▶ [Extracted data entries]

┌────────

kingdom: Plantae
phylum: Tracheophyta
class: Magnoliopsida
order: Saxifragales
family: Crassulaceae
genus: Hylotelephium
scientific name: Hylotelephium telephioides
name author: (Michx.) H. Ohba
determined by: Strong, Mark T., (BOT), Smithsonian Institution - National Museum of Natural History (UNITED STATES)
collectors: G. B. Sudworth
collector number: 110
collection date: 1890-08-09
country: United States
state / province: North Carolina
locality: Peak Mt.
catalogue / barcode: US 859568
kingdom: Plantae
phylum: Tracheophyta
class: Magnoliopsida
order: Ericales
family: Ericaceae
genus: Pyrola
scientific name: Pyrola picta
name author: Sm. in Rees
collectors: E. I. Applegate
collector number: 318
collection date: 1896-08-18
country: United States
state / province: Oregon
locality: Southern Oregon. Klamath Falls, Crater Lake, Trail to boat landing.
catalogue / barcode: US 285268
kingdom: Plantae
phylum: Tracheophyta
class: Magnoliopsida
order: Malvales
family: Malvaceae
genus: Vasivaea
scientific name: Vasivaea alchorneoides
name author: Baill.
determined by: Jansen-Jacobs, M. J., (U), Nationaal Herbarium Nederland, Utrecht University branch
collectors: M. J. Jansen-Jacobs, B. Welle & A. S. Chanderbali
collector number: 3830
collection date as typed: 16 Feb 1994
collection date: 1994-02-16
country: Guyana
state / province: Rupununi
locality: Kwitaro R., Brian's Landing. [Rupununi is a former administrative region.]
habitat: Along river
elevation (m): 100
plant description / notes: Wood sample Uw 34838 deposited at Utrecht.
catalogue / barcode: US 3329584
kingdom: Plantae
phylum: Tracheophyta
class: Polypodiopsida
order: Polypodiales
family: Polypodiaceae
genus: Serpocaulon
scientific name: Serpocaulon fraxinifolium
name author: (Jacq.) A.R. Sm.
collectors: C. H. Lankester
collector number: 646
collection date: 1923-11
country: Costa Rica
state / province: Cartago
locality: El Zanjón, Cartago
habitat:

└────────

▶ [EXERCISE GOAL]
Collect every line above that contains the string "catalogue", matching case exactly.

▶ [SOLUTION TO THE EXERCISE]
catalogue / barcode: US 859568
catalogue / barcode: US 285268
catalogue / barcode: US 3329584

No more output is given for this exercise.